The Android lag fix that really wasn't
How to win friends with stuttering Android phones and alienate the development community
Image via Wikimedia Commons
Google’s announcement of Android 4.1, or “Jelly Bean,” was a remarkable moment at the Google I/O conference in June 2012. Not in the usual sense—”Hey, new Android! I’ll be seeing that in 8 months, or maybe when my contract is up!” It was remarkable because, in describing their “Project Butter” efforts to smooth out the frame rate and speed of many interactions, Google was, in essence, admitting that until then, Android could have had better performance. Google even offered high-frame-rate video proof.

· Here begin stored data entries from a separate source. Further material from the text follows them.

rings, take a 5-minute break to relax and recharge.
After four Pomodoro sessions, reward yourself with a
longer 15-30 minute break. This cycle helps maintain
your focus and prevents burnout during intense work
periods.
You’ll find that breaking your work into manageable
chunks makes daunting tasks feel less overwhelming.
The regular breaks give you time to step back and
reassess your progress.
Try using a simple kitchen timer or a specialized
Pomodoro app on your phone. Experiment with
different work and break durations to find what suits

Android, being an open-source project (for the most part, anyways), allows anyone to peek and poke around at the core code that runs the system. If you’ve got the mind and patience for it, you can see exactly how Google’s engineers believe their system should interact with the hardware, how it should conserve or spend resources, and how it displays things. If you have a fix in mind that might improve things, you can submit a patch and see if it makes the cut, after a review.
Or you can post your fix to the very vibrant xda-developers forum, where it might just catch fire. Especially if you provide a file that can be installed on rooted phones. And particularly if your fix is something that seems like something Android developers might have overlooked, like a pool of random numbers that sometimes runs out and slows down the system as it re-populates itself. Furthermore, if your post hits Reddit, and then Lifehacker, and quite a few of the Android blogs and forums. Seeder, the app/fix in question, did all those things, and it’s quite an interesting example of the wonders and frustrations of open source development for the masses.

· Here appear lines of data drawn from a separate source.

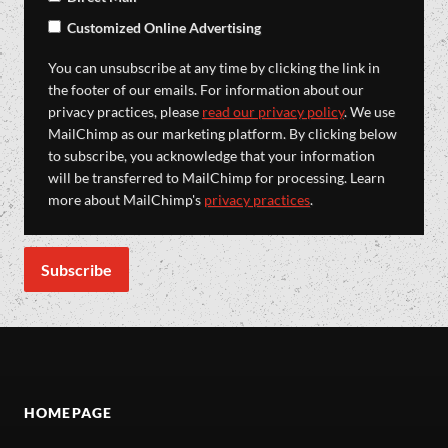
Customized Online Advertising
You can unsubscribe at any time by clicking the link in
the footer of our emails. For information about our
privacy practices, please
read our privacy policy
. We use
MailChimp as our marketing platform. By clicking below
to subscribe, you acknowledge that your information
will be transferred to MailChimp for processing. Learn
more about MailChimp's
privacy practices
.
HOMEPAGE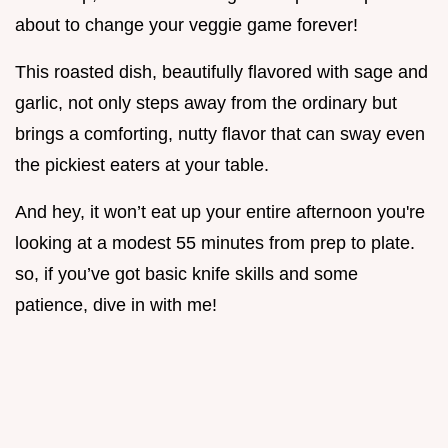
about to change your veggie game forever!
This roasted dish, beautifully flavored with sage and
garlic, not only steps away from the ordinary but
brings a comforting, nutty flavor that can sway even
the pickiest eaters at your table.
And hey, it won’t eat up your entire afternoon you're
looking at a modest 55 minutes from prep to plate.
so, if you’ve got basic knife skills and some
patience, dive in with me!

[The xda-developers blog wrote what amounts to a retraction of Seeder]9http://www.xda-developers.com/android/entropy-seed-generator-not-all-its-hacked-up-to-be/). The developer wrote an update longer than his original post about the would-be fix, stating that, while he can’t vouch that it works for everyone, or even works the way he thinks it does, he has seen some improvement, on some devices. Google’s top Android developers had already dismissed the not-enough-numbers idea as a non-issue. At best, the app might work for some devices, but possibly because it constantly keeps the system "awake," trading more battery life for performance. It all reads like Chapter 24 of If It Sounds Too Good to Be True: A Manual for Modern Device Owners.

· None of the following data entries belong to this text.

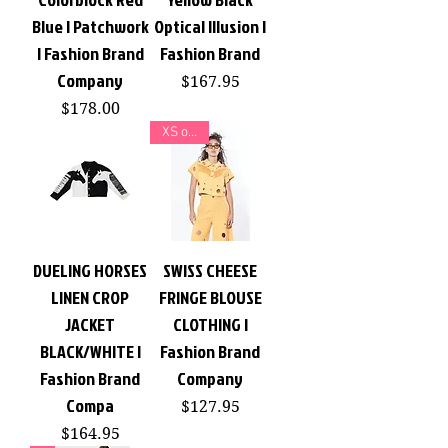
Blue | Patchwork
Optical Illusion |
| Fashion Brand
Fashion Brand
Company
Price
$167.95
Price
$178.00
XS or XL
DUELING HORSES
SWISS CHEESE
LINEN CROP
FRINGE BLOUSE
JACKET
CLOTHING |
BLACK/WHITE |
Fashion Brand
Fashion Brand
Company
Compa
Price
$127.95
Price
$164.95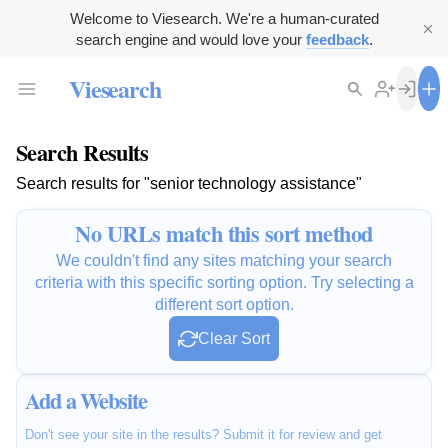
Welcome to Viesearch. We're a human-curated
search engine and would love your
feedback
.
Viesearch
Search Results
Search results for "senior technology assistance"
No URLs match this sort method
We couldn't find any sites matching your search
criteria with this specific sorting option. Try selecting a
different sort option.
Clear Sort
Add a Website
Don't see your site in the results? Submit it for review and get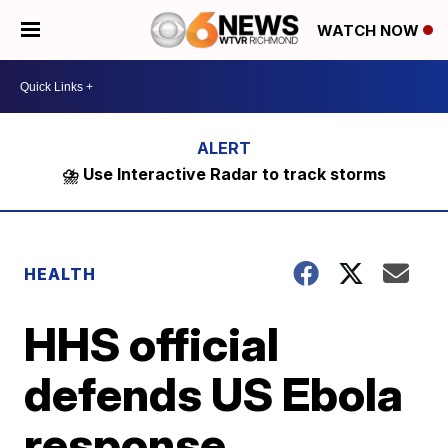
WATCH NOW
⛈️ Use Interactive Radar to track storms
HEALTH
HHS official
defends US Ebola
response,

But the truly frustrating thing to Seeder, and apps and fixes like it, is the tiny nugget of truth that your big and small computers can, at their deep down cores, get thrown off and slowed down. Take a Windows or Mac computer that’s been running for a few years. Write down every single app and utility installed on it. Back up all its files. Wipe the hard drive clean, re-install the operating system from scratch, then put all the same apps and data files on it. Is it running faster? Almost always, it is running faster.
The same goes for Android, and often more so. Needing to take some standard screenshots, I wiped my Galaxy Nexus completely clean last night—user files, system, SD card, the whole deal. I installed a clean version of the open-source build of Android 4.2.1, then got to work setting up my Google account, installing my must-have apps, tweaking settings my way, and so on. The results? A phone that feels so much faster, responsive, and (the best I can put it) less confused. Its battery life, too, seems notably improved, being closer to 70 percent charged by the end of the work day instead of 40 percent. It’s not like there are pipes in Android that get clogged, or an engine that needs oil, but it can feel like it sometimes.
“Sometimes,” “Maybe,” and “On certain devices” are the little grains of sand that keep Android from seeming buttery smooth, at least across the huge area it is spread over right now.